Approve _____11 Other _____

3. Credits. Mr. Newsom had talked to Richard Cooper12 in Europe just prior to the meeting and reported that he was getting nowhere with the allies on restricting the granting of export credits to the USSR. The prospects for progress in this area were extremely dim, and he wondered whether it was worth the effort of continuing to push. Mr. Aaron said it would be useful to get at least some measure of agreement with the allies—even if limited in scope—which could be reported as progress. Mr. Newsom said we could push the approach Mr. Aaron had suggested previously: identify two or three major projects in the USSR and get agreement that credits or bids would not be extended for those. Commerce, Treasury and State all agreed that we are up against the simple fact that the Europeans want the jobs and the exports. (C)

Mr. Aaron said that the allies have done nothing, despite the difficult and painful decisions which the President has taken on grain and trade.13 He wondered if they were aware that this would have significant political implications for America’s view of the alliance. State said that indeed the allies were getting the message and they were worried. They have slowed down on their contracting with the USSR and they have not undercut us on major deals such as ARMCO and ALCOA—at least not yet. However, they all say that they are afraid to act so long as there is the likelihood that the French will take advantage of their decision. The Japanese have generally been cooperative, but they are complaining that they may be undercut by the European allies to the detriment of their own business community. (C)

All agreed that the Germans were the key nation, if economic sanctions are to hold and be made effective. It was agreed that several key projects with the Soviets would be identified which the President could raise with Schmidt. We could also continue to press the Europeans to change the date of maturity of credits, which would cost the Soviets something by raising the price. Commerce and Treasury pointed out, however, that even the denial of all official export credits to the USSR would not prevent them from getting the development projects they want. They did not feel that this was an area which was promising if [Page 761] our intent was really to punish the Soviets. In their view, it was worth no more in practical terms than a ringing denunciation. (C)

Mr. Aaron said that it would have the value of the allies taking some concrete action painful to themselves and then make clear that all the allies were making some sacrifice. He would report these views to the President, but all of the agencies should be aware that the President’s position to this point had been to do what was right and to continue pushing, even if the prospects of allied cooperation were not good. (C)

  1. Source: Carter Library, Brzezinski Donated Material, Subject File, Box 32, Meetings—SCC 282: 2/82/80. Confidential.
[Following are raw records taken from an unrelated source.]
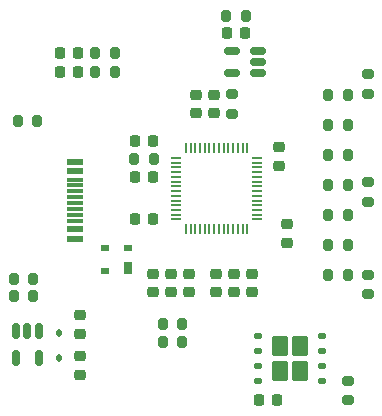
<source format=gtp>
G04 #@! TF.GenerationSoftware,KiCad,Pcbnew,7.0.1-0*
G04 #@! TF.CreationDate,2023-05-08T01:12:17+09:00*
G04 #@! TF.ProjectId,rp2040_jtag_debugger,72703230-3430-45f6-9a74-61675f646562,rev?*
G04 #@! TF.SameCoordinates,Original*
G04 #@! TF.FileFunction,Paste,Top*
G04 #@! TF.FilePolarity,Positive*
%FSLAX46Y46*%
G04 Gerber Fmt 4.6, Leading zero omitted, Abs format (unit mm)*
G04 Created by KiCad (PCBNEW 7.0.1-0) date 2023-05-08 01:12:17*
%MOMM*%
%LPD*%
G01*
G04 APERTURE LIST*
G04 Aperture macros list*
%AMRoundRect*
0 Rectangle with rounded corners*
0 $1 Rounding radius*
0 $2 $3 $4 $5 $6 $7 $8 $9 X,Y pos of 4 corners*
0 Add a 4 corners polygon primitive as box body*
4,1,4,$2,$3,$4,$5,$6,$7,$8,$9,$2,$3,0*
0 Add four circle primitives for the rounded corners*
1,1,$1+$1,$2,$3*
1,1,$1+$1,$4,$5*
1,1,$1+$1,$6,$7*
1,1,$1+$1,$8,$9*
0 Add four rect primitives between the rounded corners*
20,1,$1+$1,$2,$3,$4,$5,0*
20,1,$1+$1,$4,$5,$6,$7,0*
20,1,$1+$1,$6,$7,$8,$9,0*
20,1,$1+$1,$8,$9,$2,$3,0*%
G04 Aperture macros list end*
%ADD10RoundRect,0.200000X-0.200000X-0.275000X0.200000X-0.275000X0.200000X0.275000X-0.200000X0.275000X0*%
%ADD11RoundRect,0.225000X0.250000X-0.225000X0.250000X0.225000X-0.250000X0.225000X-0.250000X-0.225000X0*%
%ADD12RoundRect,0.225000X-0.250000X0.225000X-0.250000X-0.225000X0.250000X-0.225000X0.250000X0.225000X0*%
%ADD13RoundRect,0.200000X0.200000X0.275000X-0.200000X0.275000X-0.200000X-0.275000X0.200000X-0.275000X0*%
%ADD14R,0.700000X1.000000*%
%ADD15R,0.700000X0.600000*%
%ADD16RoundRect,0.218750X-0.218750X-0.256250X0.218750X-0.256250X0.218750X0.256250X-0.218750X0.256250X0*%
%ADD17R,1.450000X0.600000*%
%ADD18R,1.450000X0.300000*%
%ADD19RoundRect,0.250000X0.435000X0.615000X-0.435000X0.615000X-0.435000X-0.615000X0.435000X-0.615000X0*%
%ADD20RoundRect,0.125000X0.250000X0.125000X-0.250000X0.125000X-0.250000X-0.125000X0.250000X-0.125000X0*%
%ADD21RoundRect,0.225000X0.225000X0.250000X-0.225000X0.250000X-0.225000X-0.250000X0.225000X-0.250000X0*%
%ADD22RoundRect,0.150000X-0.150000X0.512500X-0.150000X-0.512500X0.150000X-0.512500X0.150000X0.512500X0*%
%ADD23RoundRect,0.200000X-0.275000X0.200000X-0.275000X-0.200000X0.275000X-0.200000X0.275000X0.200000X0*%
%ADD24O,0.875000X0.200000*%
%ADD25O,0.200000X0.875000*%
%ADD26RoundRect,0.225000X-0.225000X-0.250000X0.225000X-0.250000X0.225000X0.250000X-0.225000X0.250000X0*%
%ADD27RoundRect,0.200000X0.275000X-0.200000X0.275000X0.200000X-0.275000X0.200000X-0.275000X-0.200000X0*%
%ADD28RoundRect,0.112500X-0.112500X0.187500X-0.112500X-0.187500X0.112500X-0.187500X0.112500X0.187500X0*%
%ADD29RoundRect,0.150000X0.512500X0.150000X-0.512500X0.150000X-0.512500X-0.150000X0.512500X-0.150000X0*%
G04 APERTURE END LIST*
D10*
X103050000Y-80200000D03*
X104700000Y-80200000D03*
D11*
X108680000Y-88337500D03*
X108680000Y-86787500D03*
D12*
X117886487Y-79805000D03*
X117886487Y-81355000D03*
D13*
X117300000Y-84080000D03*
X115650000Y-84080000D03*
X122661000Y-57940000D03*
X121011000Y-57940000D03*
X117300000Y-85600000D03*
X115650000Y-85600000D03*
D14*
X112750000Y-79350000D03*
D15*
X112750000Y-77650000D03*
X110750000Y-77650000D03*
X110750000Y-79550000D03*
D13*
X111585000Y-62744000D03*
X109935000Y-62744000D03*
D16*
X106922500Y-62740000D03*
X108497500Y-62740000D03*
D12*
X123196000Y-79815000D03*
X123196000Y-81365000D03*
D16*
X106922500Y-61076000D03*
X108497500Y-61076000D03*
D12*
X114846000Y-79815000D03*
X114846000Y-81365000D03*
D17*
X108195000Y-70325000D03*
X108195000Y-71125000D03*
D18*
X108195000Y-72325000D03*
X108195000Y-73325000D03*
X108195000Y-73825000D03*
X108195000Y-74825000D03*
D17*
X108195000Y-76025000D03*
X108195000Y-76825000D03*
X108195000Y-76825000D03*
X108195000Y-76025000D03*
D18*
X108195000Y-75325000D03*
X108195000Y-74325000D03*
X108195000Y-72825000D03*
X108195000Y-71825000D03*
D17*
X108195000Y-71125000D03*
X108195000Y-70325000D03*
D13*
X104695000Y-81720000D03*
X103045000Y-81720000D03*
D10*
X113235000Y-70080000D03*
X114885000Y-70080000D03*
D19*
X127272500Y-88052500D03*
X127272500Y-85902500D03*
X125572500Y-88052500D03*
X125572500Y-85902500D03*
D20*
X129122500Y-88882500D03*
X129122500Y-87612500D03*
X129122500Y-86342500D03*
X129122500Y-85072500D03*
X123722500Y-85072500D03*
X123722500Y-86342500D03*
X123722500Y-87612500D03*
X123722500Y-88882500D03*
D21*
X114835000Y-71600000D03*
X113285000Y-71600000D03*
D22*
X105140000Y-84645000D03*
X104190000Y-84645000D03*
X103240000Y-84645000D03*
X103240000Y-86920000D03*
X105140000Y-86920000D03*
D10*
X129675000Y-74830000D03*
X131325000Y-74830000D03*
D23*
X121476000Y-64595000D03*
X121476000Y-66245000D03*
D12*
X116366487Y-79805000D03*
X116366487Y-81355000D03*
D10*
X129675000Y-79900000D03*
X131325000Y-79900000D03*
D12*
X121676000Y-79815000D03*
X121676000Y-81365000D03*
D10*
X129675000Y-67200000D03*
X131325000Y-67200000D03*
D24*
X123643500Y-75200000D03*
X123643500Y-74800000D03*
X123643500Y-74400000D03*
X123643500Y-74000000D03*
X123643500Y-73600000D03*
X123643500Y-73200000D03*
X123643500Y-72800000D03*
X123643500Y-72400000D03*
X123643500Y-72000000D03*
X123643500Y-71600000D03*
X123643500Y-71200000D03*
X123643500Y-70800000D03*
X123643500Y-70400000D03*
X123643500Y-70000000D03*
D25*
X122806000Y-69162500D03*
X122406000Y-69162500D03*
X122006000Y-69162500D03*
X121606000Y-69162500D03*
X121206000Y-69162500D03*
X120806000Y-69162500D03*
X120406000Y-69162500D03*
X120006000Y-69162500D03*
X119606000Y-69162500D03*
X119206000Y-69162500D03*
X118806000Y-69162500D03*
X118406000Y-69162500D03*
X118006000Y-69162500D03*
X117606000Y-69162500D03*
D24*
X116768500Y-70000000D03*
X116768500Y-70400000D03*
X116768500Y-70800000D03*
X116768500Y-71200000D03*
X116768500Y-71600000D03*
X116768500Y-72000000D03*
X116768500Y-72400000D03*
X116768500Y-72800000D03*
X116768500Y-73200000D03*
X116768500Y-73600000D03*
X116768500Y-74000000D03*
X116768500Y-74400000D03*
X116768500Y-74800000D03*
X116768500Y-75200000D03*
D25*
X117606000Y-76037500D03*
X118006000Y-76037500D03*
X118406000Y-76037500D03*
X118806000Y-76037500D03*
X119206000Y-76037500D03*
X119606000Y-76037500D03*
X120006000Y-76037500D03*
X120406000Y-76037500D03*
X120806000Y-76037500D03*
X121206000Y-76037500D03*
X121606000Y-76037500D03*
X122006000Y-76037500D03*
X122406000Y-76037500D03*
X122806000Y-76037500D03*
D26*
X123797500Y-90527500D03*
X125347500Y-90527500D03*
D27*
X133000000Y-64550000D03*
X133000000Y-62900000D03*
X133000000Y-73700000D03*
X133000000Y-72050000D03*
D26*
X121061000Y-59440000D03*
X122611000Y-59440000D03*
D10*
X129675000Y-69740000D03*
X131325000Y-69740000D03*
D23*
X133000000Y-79900000D03*
X133000000Y-81550000D03*
D11*
X118436000Y-66195000D03*
X118436000Y-64645000D03*
D21*
X114835000Y-68550000D03*
X113285000Y-68550000D03*
D10*
X129675000Y-77370000D03*
X131325000Y-77370000D03*
D12*
X126160000Y-75625000D03*
X126160000Y-77175000D03*
D10*
X103375000Y-66830000D03*
X105025000Y-66830000D03*
X129675000Y-64660000D03*
X131325000Y-64660000D03*
D12*
X120156000Y-79815000D03*
X120156000Y-81365000D03*
D28*
X106910000Y-84802500D03*
X106910000Y-86902500D03*
D21*
X114835000Y-75190000D03*
X113285000Y-75190000D03*
D23*
X131300000Y-88875000D03*
X131300000Y-90525000D03*
D13*
X111585000Y-61070000D03*
X109935000Y-61070000D03*
D11*
X119956000Y-66195000D03*
X119956000Y-64645000D03*
D10*
X129675000Y-72290000D03*
X131325000Y-72290000D03*
D29*
X123753500Y-62840000D03*
X123753500Y-61890000D03*
X123753500Y-60940000D03*
X121478500Y-60940000D03*
X121478500Y-62840000D03*
D12*
X108680000Y-83317500D03*
X108680000Y-84867500D03*
D11*
X125460000Y-70635000D03*
X125460000Y-69085000D03*
M02*

</source>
The meeting took place in the White House Situation Room. Carter wrote, “Zbig. J.” in the upper right-hand corner of the summary.
  2. For the summary of conclusions of the February 26 SCC meeting, see Docu-ment 262.
  3. Carter wrote in the left margin adjacent to this paragraph, “a) We will have alternative games even if zero, fifty or 100 other nations participate. b) It’s to our advantage to get maximum participation. c)—a) prevails.
  4. Kingman Brewster, U.S. Ambassador to the United Kingdom.
  5. Philip Klutznick, Secretary of Commerce; Henry Owen, Ambassador at Large and Coordinator for Economic Summit Affairs.
  6. February 25.
  7. Carter checked the “Approve” option.
  8. Carter wrote in the left margin, “I’m not particularly concerned about NBC.”
  9. Carter underlined “a report to the President” and wrote “OK” adjacent in the left margin.
  10. Carter deleted “also” in the original and replaced it with “after approval, then.”
  11. Carter checked the Approve option.
  12. Under Secretary for Economic Affairs.
  13. Carter wrote in the left margin, “Correct.”